[TRAVAIL À FAIRE]
Selon l'entretien sur la peur de l'eau, pourquoi Jean-Pierre Boumati affirme-t-il que cette peur n'est pas innée ? Répondez en une à trois phrases.

─── TEXTE PROPOSÉ ───

« La peur de l’eau, ce n’est pas inné »
28 juillet 2020
Partir en vacances à la mer, mais ne pas oser s'en approcher. Choisir une maison avec piscine, mais craindre de s'y baigner. Si ces émotions vous parlent, si la vue ou la pensée de l'élément liquide vous mettent dans tous vos états ou vous paralysent, il est possible d'y remédier. En douceur et en sécurité.
Pourquoi ai-je peur de l’eau ? Est-il possible de se débarrasser de cette frayeur ? Oui, répond sans hésiter Jean-Pierre Boumati, cofondateur d’une méthode qui fait se preuves : « Le Pied dans l’eau ». Maître-nageur sauveteur formé en psychopédagogie, il accompagne depuis près de 40 ans des adultes qui ont développé une véritable peur de l’eau, mais qui souhaitent malgré tout découvrir ou retrouver le plaisir de s’abandonner dans l’élément liquide. A l’heure des vacances au bord de la mer ou de la piscine, il donne quelques conseils.
Destination Santé : D’où vient la peur de l’eau ? Que vous disent les participants à vos stages ?
Jean-Pierre Boumati : Un stagiaire m’a raconté que quand il était petit, il n’allait jamais à moins de 50 mètres de la mer. Sa grand-mère lui serrait fort la main et disait : « la mer prend, elle ne rend jamais ». Cette transmission de la peur par les adultes était courante en Bretagne ou en Normandie, et aujourd’hui encore dans les DOM-TOM où beaucoup d’adultes ne savent pas nager parce qu’on leur a fait peur quand ils étaient petits. Autre « classique » : les enfants poussés à l’eau par leur maître-nageur pendant un cours de natation. On fait fi de la souffrance de l’enfant, qui croit qu’il va mourir. Ce n’est pas systématique mais cela peut créer des traumatismes et perturber la relation de confiance avec l’adulte. Ces pratiques existent encore. Il y a enfin, même si c’est plus marginal, des personnes qui étaient à l’aise dans l’eau et qui ont perdu cette capacité à la suite d’un choc émotionnel pas nécessairement lié à l’eau. Dans tous ces cas de figure, on voit bien que la peur de l’eau n’est pas innée.
Destination Santé : Quelle est votre méthode pour permettre à ces adultes de découvrir ou retrouver le goût de l’eau ?

─── DONNÉES FOURNIES ───

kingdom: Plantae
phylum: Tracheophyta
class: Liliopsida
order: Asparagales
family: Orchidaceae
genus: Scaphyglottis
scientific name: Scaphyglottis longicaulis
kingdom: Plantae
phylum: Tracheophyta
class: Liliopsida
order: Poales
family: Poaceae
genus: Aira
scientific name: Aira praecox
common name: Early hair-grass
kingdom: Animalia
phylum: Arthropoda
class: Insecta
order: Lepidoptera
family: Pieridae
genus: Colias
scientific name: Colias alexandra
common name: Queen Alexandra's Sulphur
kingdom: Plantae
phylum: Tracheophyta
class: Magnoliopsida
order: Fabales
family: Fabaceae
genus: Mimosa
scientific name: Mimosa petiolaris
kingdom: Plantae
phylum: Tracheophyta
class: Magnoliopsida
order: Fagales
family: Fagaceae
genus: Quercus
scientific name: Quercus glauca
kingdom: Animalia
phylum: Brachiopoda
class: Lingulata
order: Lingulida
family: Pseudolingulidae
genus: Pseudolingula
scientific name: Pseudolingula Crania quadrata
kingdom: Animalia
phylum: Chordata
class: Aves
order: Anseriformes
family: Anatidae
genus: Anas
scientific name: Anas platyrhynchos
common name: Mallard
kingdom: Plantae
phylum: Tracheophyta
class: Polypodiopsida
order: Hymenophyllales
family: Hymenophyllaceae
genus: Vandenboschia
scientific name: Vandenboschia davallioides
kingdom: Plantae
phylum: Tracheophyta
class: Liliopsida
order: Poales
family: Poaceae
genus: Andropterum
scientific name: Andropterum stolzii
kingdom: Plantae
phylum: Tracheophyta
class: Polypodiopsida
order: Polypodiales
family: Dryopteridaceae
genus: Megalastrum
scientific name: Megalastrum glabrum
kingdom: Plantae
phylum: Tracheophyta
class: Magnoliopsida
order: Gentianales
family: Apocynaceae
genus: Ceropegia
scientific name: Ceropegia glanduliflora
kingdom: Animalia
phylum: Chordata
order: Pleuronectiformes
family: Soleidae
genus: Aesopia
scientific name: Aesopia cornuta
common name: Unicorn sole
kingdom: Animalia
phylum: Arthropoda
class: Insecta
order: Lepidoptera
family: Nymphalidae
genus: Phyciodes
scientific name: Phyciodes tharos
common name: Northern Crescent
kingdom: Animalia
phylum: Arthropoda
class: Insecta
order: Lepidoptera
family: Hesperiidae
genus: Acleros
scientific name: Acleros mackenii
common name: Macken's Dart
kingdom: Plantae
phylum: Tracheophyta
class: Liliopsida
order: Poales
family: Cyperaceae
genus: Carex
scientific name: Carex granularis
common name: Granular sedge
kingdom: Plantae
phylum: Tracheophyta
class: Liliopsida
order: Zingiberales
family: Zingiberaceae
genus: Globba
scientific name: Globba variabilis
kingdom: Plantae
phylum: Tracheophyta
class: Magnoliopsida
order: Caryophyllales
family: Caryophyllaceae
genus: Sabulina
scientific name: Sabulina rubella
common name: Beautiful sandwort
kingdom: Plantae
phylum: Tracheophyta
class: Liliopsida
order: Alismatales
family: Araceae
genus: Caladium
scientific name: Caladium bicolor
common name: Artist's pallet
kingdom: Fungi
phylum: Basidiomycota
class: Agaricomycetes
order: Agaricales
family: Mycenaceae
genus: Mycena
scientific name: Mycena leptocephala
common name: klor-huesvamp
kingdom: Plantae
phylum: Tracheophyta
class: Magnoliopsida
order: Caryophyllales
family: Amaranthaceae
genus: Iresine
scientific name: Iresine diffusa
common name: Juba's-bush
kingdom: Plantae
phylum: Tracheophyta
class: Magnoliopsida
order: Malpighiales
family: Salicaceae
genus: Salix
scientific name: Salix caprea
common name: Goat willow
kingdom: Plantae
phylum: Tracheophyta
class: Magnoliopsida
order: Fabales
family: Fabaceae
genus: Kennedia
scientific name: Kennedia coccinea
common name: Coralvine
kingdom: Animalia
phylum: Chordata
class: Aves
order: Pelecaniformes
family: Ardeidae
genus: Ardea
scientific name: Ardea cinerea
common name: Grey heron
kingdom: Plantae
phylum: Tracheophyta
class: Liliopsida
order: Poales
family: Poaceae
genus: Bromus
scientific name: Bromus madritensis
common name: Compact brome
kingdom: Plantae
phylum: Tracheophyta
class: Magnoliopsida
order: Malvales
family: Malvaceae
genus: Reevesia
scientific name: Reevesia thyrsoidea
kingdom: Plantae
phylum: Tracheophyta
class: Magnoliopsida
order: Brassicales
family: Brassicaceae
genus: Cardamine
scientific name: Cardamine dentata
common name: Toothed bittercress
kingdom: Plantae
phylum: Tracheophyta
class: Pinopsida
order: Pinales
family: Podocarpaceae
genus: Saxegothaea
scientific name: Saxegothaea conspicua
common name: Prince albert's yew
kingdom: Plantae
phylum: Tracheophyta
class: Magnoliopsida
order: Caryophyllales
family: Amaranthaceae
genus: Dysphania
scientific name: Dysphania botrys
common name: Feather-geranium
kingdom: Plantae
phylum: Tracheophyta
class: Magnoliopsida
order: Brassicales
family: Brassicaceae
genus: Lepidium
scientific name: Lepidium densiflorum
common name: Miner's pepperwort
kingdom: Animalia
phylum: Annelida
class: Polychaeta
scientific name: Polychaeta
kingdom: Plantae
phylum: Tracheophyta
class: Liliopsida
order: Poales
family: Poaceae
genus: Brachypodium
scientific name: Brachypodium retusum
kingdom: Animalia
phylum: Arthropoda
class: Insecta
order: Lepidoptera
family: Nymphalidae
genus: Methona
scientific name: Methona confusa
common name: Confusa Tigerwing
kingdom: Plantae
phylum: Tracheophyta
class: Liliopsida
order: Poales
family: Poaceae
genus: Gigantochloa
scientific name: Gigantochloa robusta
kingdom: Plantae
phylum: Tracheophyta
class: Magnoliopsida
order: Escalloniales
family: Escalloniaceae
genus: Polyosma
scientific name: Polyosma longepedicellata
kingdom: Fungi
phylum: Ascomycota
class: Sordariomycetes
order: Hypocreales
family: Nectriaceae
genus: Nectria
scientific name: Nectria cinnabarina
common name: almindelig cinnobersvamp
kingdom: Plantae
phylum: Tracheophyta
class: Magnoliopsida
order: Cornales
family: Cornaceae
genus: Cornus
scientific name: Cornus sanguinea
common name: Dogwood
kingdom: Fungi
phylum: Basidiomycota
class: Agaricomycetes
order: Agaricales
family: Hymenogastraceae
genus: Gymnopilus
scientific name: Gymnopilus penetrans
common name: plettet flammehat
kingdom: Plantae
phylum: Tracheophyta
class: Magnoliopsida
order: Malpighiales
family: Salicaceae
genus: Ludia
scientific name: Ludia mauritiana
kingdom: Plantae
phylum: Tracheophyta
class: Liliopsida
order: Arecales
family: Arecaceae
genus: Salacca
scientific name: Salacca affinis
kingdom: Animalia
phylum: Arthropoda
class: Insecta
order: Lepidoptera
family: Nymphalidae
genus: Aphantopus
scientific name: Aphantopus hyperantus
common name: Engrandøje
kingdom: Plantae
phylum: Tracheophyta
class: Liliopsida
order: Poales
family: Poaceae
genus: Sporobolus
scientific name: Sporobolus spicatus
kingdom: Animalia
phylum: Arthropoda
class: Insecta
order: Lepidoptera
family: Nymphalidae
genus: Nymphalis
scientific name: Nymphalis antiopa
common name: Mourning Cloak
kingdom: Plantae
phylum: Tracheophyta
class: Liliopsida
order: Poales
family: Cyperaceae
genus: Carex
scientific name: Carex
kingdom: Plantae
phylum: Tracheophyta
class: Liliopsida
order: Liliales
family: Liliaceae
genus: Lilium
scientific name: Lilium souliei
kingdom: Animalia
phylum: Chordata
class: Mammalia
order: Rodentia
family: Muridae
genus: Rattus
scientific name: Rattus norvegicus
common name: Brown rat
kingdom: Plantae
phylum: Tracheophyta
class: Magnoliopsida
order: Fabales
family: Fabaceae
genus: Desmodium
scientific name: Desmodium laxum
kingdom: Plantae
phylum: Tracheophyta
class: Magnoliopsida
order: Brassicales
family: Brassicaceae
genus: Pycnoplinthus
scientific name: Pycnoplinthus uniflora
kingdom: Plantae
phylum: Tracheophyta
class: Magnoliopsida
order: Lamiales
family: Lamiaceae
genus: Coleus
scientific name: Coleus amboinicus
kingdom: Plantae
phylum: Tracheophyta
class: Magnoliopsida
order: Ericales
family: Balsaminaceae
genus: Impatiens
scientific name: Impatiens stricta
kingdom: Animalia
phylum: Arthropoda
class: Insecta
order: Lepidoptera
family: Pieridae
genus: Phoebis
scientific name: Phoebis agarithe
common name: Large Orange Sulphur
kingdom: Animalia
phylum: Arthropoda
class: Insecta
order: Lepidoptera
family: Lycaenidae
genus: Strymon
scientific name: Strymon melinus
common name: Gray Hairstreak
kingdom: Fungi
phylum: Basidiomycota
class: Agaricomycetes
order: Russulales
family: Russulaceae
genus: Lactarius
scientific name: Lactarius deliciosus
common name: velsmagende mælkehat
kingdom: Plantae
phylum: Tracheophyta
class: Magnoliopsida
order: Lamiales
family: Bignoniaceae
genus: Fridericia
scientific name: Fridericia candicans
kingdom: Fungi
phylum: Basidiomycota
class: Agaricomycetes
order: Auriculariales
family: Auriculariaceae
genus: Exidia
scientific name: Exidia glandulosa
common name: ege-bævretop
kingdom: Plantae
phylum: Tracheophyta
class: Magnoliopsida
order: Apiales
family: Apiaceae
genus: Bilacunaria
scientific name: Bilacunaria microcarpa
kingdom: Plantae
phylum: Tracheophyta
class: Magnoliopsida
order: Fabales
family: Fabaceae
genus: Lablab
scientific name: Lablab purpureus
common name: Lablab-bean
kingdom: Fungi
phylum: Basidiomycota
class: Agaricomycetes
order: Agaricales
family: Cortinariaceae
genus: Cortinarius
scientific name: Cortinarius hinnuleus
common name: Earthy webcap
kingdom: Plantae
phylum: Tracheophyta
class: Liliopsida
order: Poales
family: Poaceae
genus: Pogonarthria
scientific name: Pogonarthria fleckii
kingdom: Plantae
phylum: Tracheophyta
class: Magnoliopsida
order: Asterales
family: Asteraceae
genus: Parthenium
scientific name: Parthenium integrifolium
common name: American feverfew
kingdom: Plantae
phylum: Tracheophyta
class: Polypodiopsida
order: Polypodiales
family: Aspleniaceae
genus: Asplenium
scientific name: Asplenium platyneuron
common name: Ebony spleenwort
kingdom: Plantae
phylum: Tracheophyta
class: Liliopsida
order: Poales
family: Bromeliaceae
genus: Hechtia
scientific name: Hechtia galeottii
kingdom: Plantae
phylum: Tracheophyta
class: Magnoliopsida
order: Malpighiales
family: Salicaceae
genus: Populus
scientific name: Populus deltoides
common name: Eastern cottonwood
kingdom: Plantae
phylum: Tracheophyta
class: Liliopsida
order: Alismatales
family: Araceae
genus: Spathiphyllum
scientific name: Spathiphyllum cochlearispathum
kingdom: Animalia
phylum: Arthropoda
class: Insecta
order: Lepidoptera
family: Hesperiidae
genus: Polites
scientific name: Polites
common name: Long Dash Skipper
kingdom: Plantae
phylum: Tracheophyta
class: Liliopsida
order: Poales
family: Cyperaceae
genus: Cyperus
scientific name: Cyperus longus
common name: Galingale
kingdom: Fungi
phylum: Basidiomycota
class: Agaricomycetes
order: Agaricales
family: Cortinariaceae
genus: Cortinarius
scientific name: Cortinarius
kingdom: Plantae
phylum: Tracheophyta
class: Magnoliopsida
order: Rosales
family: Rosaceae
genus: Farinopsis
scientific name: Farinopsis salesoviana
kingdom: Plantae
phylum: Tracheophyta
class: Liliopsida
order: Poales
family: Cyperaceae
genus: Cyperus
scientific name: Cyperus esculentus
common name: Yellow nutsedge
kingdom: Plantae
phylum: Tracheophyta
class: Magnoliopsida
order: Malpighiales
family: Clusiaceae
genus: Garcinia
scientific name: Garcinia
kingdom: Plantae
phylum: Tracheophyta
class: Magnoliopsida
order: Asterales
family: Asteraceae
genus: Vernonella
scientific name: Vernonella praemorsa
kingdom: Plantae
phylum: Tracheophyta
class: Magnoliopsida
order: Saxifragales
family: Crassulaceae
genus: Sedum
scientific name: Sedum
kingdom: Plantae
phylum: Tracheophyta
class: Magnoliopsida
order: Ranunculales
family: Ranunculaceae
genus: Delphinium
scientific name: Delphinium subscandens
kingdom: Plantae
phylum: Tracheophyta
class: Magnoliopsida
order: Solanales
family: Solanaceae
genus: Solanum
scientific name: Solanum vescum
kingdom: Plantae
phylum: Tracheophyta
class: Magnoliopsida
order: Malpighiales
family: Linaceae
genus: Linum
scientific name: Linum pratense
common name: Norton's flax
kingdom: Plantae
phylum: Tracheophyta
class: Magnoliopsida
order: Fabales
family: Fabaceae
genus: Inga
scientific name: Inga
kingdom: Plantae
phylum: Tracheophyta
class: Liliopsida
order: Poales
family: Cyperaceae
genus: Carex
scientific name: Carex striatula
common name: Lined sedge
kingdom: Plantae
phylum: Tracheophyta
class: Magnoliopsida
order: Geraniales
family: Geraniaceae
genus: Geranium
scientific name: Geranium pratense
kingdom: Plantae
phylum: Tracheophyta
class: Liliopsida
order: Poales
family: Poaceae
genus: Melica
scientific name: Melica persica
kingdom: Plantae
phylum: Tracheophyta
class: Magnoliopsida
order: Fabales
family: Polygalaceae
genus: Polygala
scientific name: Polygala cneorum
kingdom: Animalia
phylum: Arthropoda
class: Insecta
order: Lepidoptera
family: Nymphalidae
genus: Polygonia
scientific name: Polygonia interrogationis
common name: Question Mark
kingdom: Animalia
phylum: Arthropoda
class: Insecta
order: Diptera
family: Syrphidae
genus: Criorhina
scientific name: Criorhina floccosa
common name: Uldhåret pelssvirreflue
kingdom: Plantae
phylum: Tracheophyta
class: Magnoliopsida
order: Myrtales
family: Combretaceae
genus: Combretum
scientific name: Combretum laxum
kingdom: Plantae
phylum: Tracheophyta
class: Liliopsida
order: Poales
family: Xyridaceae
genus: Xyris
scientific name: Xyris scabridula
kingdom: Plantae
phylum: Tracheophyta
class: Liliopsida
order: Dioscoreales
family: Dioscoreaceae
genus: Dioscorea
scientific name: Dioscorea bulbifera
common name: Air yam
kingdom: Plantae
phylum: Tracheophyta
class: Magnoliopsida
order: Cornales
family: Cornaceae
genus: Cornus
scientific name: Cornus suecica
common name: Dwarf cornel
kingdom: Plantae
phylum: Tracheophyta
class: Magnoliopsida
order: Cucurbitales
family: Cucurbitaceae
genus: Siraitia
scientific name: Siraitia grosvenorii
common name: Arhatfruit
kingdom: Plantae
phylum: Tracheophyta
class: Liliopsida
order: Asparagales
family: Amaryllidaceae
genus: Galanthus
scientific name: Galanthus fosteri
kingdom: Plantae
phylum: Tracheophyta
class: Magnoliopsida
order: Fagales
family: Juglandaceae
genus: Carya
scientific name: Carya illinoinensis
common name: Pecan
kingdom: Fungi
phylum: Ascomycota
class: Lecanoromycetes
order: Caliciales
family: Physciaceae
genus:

───

[RÉSULTAT ATTENDU]
Dans tous les cas qu'il décrit, la peur naît d'une expérience vécue. Elle est transmise par des adultes qui ont fait peur aux enfants, ou provoquée par un maître-nageur qui pousse un enfant à l'eau. Plus rarement, elle apparaît chez des personnes jusque-là à l'aise dans l'eau, à la suite d'un choc émotionnel pas nécessairement lié à l'eau.